* **Work item**
Every line of the records that holds the word "wrist" should be copied.

* **Task inputs**
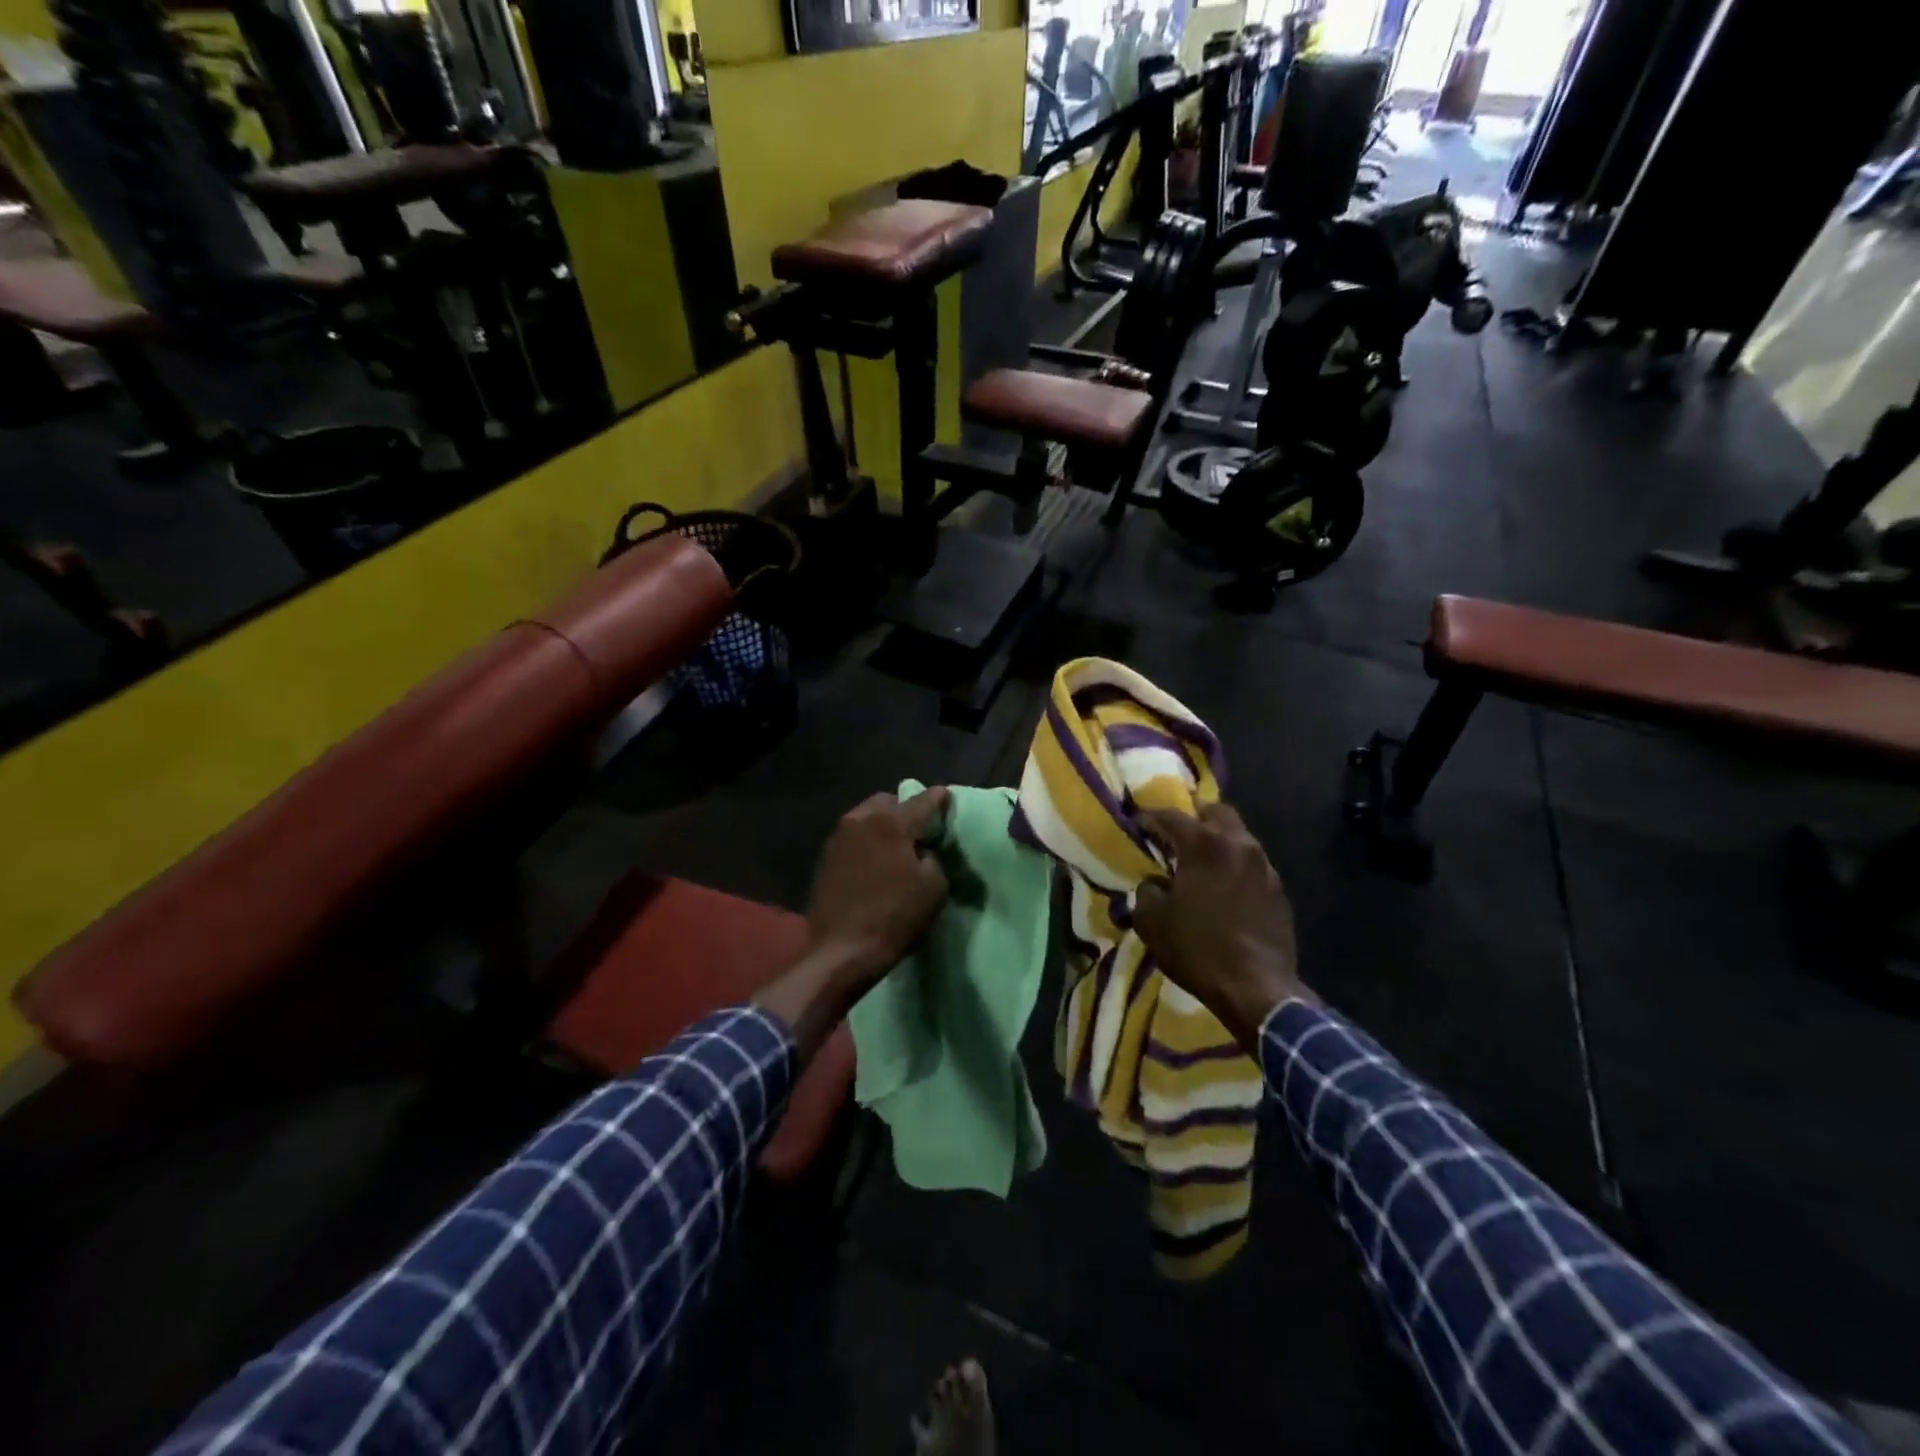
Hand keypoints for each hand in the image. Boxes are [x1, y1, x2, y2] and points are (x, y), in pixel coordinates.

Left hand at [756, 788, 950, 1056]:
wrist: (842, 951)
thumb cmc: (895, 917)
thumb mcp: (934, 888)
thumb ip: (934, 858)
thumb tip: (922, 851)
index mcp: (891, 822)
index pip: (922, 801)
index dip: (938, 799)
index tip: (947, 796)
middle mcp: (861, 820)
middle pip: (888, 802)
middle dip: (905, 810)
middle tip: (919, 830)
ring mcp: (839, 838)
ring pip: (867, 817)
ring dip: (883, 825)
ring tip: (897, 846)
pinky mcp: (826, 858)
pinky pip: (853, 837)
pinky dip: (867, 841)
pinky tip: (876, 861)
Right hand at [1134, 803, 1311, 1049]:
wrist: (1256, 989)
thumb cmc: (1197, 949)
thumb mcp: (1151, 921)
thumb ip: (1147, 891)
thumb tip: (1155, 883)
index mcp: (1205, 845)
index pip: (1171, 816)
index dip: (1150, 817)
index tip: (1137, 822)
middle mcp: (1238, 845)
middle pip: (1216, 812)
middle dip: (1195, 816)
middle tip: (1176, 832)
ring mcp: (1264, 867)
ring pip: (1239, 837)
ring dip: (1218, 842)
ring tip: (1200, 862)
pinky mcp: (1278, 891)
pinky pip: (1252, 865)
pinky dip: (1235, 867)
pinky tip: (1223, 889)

==

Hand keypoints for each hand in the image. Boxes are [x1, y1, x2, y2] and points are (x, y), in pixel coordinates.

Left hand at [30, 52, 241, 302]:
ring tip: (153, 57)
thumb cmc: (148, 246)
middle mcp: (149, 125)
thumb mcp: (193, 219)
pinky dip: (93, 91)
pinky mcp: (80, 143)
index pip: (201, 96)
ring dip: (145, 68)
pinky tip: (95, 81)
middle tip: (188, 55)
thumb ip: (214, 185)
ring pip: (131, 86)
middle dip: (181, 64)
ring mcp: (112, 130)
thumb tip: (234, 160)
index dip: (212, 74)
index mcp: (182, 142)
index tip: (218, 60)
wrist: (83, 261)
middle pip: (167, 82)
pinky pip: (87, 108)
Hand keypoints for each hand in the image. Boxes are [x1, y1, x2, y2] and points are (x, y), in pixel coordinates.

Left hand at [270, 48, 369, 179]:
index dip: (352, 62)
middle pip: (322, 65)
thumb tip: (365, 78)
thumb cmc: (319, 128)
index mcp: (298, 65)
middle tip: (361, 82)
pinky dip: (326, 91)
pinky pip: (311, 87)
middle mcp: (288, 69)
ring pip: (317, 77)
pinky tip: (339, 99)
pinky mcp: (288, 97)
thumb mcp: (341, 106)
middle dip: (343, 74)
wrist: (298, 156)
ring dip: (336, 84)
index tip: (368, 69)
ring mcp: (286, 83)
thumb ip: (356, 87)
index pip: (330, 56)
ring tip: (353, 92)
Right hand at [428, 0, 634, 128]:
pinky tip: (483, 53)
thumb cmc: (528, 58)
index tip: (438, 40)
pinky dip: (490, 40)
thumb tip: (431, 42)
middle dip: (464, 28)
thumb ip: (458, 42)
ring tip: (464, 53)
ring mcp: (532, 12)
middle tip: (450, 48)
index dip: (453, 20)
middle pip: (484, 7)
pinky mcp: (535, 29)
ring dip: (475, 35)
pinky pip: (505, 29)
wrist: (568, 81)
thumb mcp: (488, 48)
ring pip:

---

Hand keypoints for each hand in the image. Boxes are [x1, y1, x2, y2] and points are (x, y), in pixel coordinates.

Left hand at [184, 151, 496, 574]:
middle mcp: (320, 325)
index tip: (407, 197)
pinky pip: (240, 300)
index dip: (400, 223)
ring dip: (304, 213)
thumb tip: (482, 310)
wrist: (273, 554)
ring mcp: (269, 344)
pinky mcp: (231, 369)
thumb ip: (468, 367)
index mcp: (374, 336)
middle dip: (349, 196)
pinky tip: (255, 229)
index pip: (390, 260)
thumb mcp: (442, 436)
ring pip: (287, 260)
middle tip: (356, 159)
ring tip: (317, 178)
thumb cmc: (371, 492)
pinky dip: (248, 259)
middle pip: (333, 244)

* **Answer area**
wrist: (842, 951)
wrist: (1256, 989)
wrist: (83, 261)
wrist: (298, 156)
wrist: (568, 81)
wrist: (273, 554)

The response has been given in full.